Pitt gets ‘F’ for infrastructure

Council also learned city needs to raise $1.6 million per year.

Pitt Meadows got a failing grade on its report card on infrastructure management.

Council also learned that city contributions need to rise by $1.6 million per year to fund the maintenance and replacement of city buildings and the sanitary sewer system.

The “report card” was issued by consulting firm Public Sector Digest, an Ontario-based company that specializes in asset management.

Vice-president Matt Dawe gave council his findings on Tuesday evening.

The report looked at the replacement value of the city’s buildings, with the most expensive being Pitt Meadows Arena ($24 million), the family recreation centre ($11.6 million), South Bonson Community Centre ($5.6 million), city hall ($5.4 million), fire hall ($3.3 million) and numerous other buildings for a total of $59 million.

The firm found that the city has an annual funding deficit of $1.4 million for buildings – because $2.2 million is needed to sustain the building inventory, and its current annual funding is only $800,000. So in its report card, the city received an “F” for “funding vs. need.”

Overall, however, the buildings are currently rated “in very good condition,” so Dawe gave the city a passing grade on its asset management of buildings – a D-plus is a pass in Ontario.

The city got C-plus grades for how it manages both sanitary sewers and heritage buildings.

The sanitary sewer system is “generally in great condition,” said the report, but there is a funding shortfall of $200,000 per year.

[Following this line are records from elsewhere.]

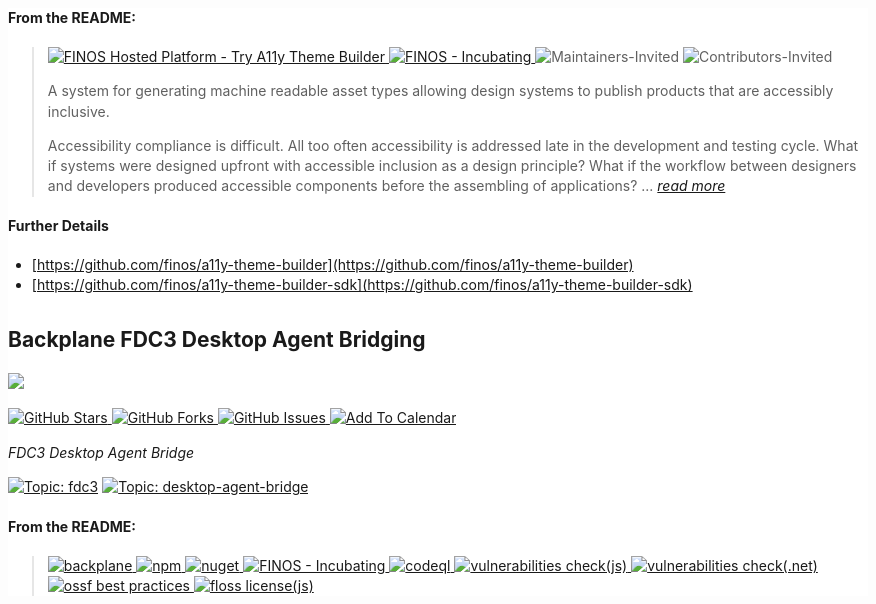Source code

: #### From the README:

> [![FINOS Hosted Platform - Try A11y Theme Builder](https://img.shields.io/badge/FINOS%20Hosted%20Platform-Try%20A11y%20Theme%20Builder-blue) ](https://try.a11y-theme-builder.finos.org/)
> [![FINOS - Incubating](https://cdn.jsdelivr.net/gh/finos/contrib-toolbox@master/images/badge-incubating.svg) ](https://community.finos.org/docs/governance/Software-Projects/stages/incubating) ![Maintainers-Invited](https://img.shields.io/badge/Maintainers-Wanted-blueviolet)  ![Contributors-Invited](https://img.shields.io/badge/Contributors-Wanted-blue) 
> 
> 
>  A system for generating machine readable asset types allowing design systems to publish products that are accessibly inclusive.
> 
> 
> Accessibility compliance is difficult. All too often accessibility is addressed late in the development and testing cycle. What if systems were designed upfront with accessible inclusion as a design principle? What if the workflow between designers and developers produced accessible components before the assembling of applications?
>... [_read more_](https://github.com/finos/a11y-theme-builder)
> 
#### Further Details
 - [https://github.com/finos/a11y-theme-builder](https://github.com/finos/a11y-theme-builder)
 - [https://github.com/finos/a11y-theme-builder-sdk](https://github.com/finos/a11y-theme-builder-sdk)
## Backplane   FDC3 Desktop Agent Bridging

<img src="https://raw.githubusercontent.com/finos/finos-landscape/master/hosted_logos/backplane.svg" width="100px" />

[![GitHub Stars](https://img.shields.io/badge/⭐%20Stars-6-grey?labelColor=eaebec&style=for-the-badge) ](https://github.com/finos/backplane/stargazers)[![GitHub Forks](https://img.shields.io/badge/⚡%20Forks-7-grey?labelColor=eaebec&style=for-the-badge) ](https://github.com/finos/backplane)[![GitHub Issues](https://img.shields.io/badge/🔎%20Issues-6-grey?labelColor=eaebec&style=for-the-badge) ](https://github.com/finos/backplane/issues)[![Add To Calendar](https://img.shields.io/badge/📅Calendar-Add-orange?labelColor=eaebec&style=for-the-badge) ](https://some.url/client/emails=finos.ccc%40gmail.comfinos.ccc.2%40gmail.com)

_FDC3 Desktop Agent Bridge_

[![Topic: fdc3](https://img.shields.io/badge/fdc3-fafbfc)](https://github.com/topics/fdc3) [![Topic: desktop-agent-bridge](https://img.shields.io/badge/desktop%20agent%20bridge-fafbfc)](https://github.com/topics/desktop-agent-bridge) 

#### From the README:

> [![backplane](https://img.shields.io/github/package-json/v/finos/backplane?filename=src%2FFinos.Fdc3.Backplane%2Fpackage.json&label=backplane) ](https://github.com/finos/backplane/releases?q=finos-fdc3-backplane)
> [![npm](https://img.shields.io/npm/v/@finos/fdc3-backplane-client) ](https://www.npmjs.com/package/@finos/fdc3-backplane-client)
> [![nuget](https://img.shields.io/nuget/vpre/Finos.Backplane.Client?color=olive) ](https://www.nuget.org/packages/Finos.Backplane.Client)
> [![FINOS - Incubating](https://cdn.jsdelivr.net/gh/finos/contrib-toolbox@master/images/badge-incubating.svg) ](https://community.finos.org/docs/governance/Software-Projects/stages/incubating)
> [![codeql](https://github.com/finos/backplane/actions/workflows/codeql.yml/badge.svg) ](https://github.com/finos/backplane/actions/workflows/codeql.yml)
> [![vulnerabilities check(js)](https://github.com/finos/backplane/actions/workflows/node-cve-scanning.yml/badge.svg) ](https://github.com/finos/backplane/actions/workflows/node-cve-scanning.yml)
> [![vulnerabilities check(.net)](https://github.com/finos/backplane/actions/workflows/dotnet-cve-scanning.yml/badge.svg) ](https://github.com/finos/backplane/actions/workflows/dotnet-cve-scanning.yml)
> [![ossf best practices](https://bestpractices.coreinfrastructure.org/projects/6700/badge) ](https://bestpractices.coreinfrastructure.org/projects/6700)
> [![floss license(js)](https://github.com/finos/backplane/actions/workflows/node-license-scanning.yml/badge.svg) ](https://github.com/finos/backplane/actions/workflows/node-license-scanning.yml)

That brings the combined funding increase to $1.6 million per year for buildings and sanitary sewers. That would result in a tax increase of 8.3 per cent to get to the funding level necessary from taxpayers.

The total replacement cost of both buildings and storm sewers is $97 million, or $14,000 per household.

Mayor John Becker acknowledged the city “has not been socking enough away.:

He added, “The City of Pitt Meadows wants to get ahead of the curve and be more forward thinking in its asset replacement plans.”

The report recommends tax increases of one per cent per year for each of the next four years, and then 0.7 per cent per year for six years, to bring funding for asset management to the appropriate rate over the next decade.

Becker said making greater contributions for asset replacement does not necessarily mean taxes will rise, because council could find the means via spending constraints or new growth.

What’s more, the mayor said the city need not save the full replacement cost of its facilities. He compared that approach to a new home buyer saving $500,000 to purchase a house, rather than carrying a mortgage. He said the city can combine capital reserves with borrowing to fund building replacements.

In that scenario, present-day taxpayers would not be paying both debt servicing for existing assets, and the cost of their replacement at the same time.

“The costs of borrowing are paid by the people who are actually enjoying the asset,” said Becker.

He said the report does not address borrowing, and called it a very conservative report, “which is appropriate for local government purposes.”

Municipal governments are changing the way they look at assets. Dawe told council that the Ontario government requires municipalities to have detailed asset replacement plans as a condition of receiving grant money. Becker said B.C. and other provinces will likely follow suit.

The federal government would then look as asset management in determining a municipality’s gas tax eligibility.

Councillors asked Dawe for comparables, and he said Ontario municipalities generally did not have adequate funding for asset replacement. The company has been through the process with 120 local governments in Ontario.

“No one did that well on the funding side,” he said, noting some municipalities needed tax hikes of 60 per cent.

Dawe’ group will be looking at replacement of the roads network, bridges and the storm sewer system.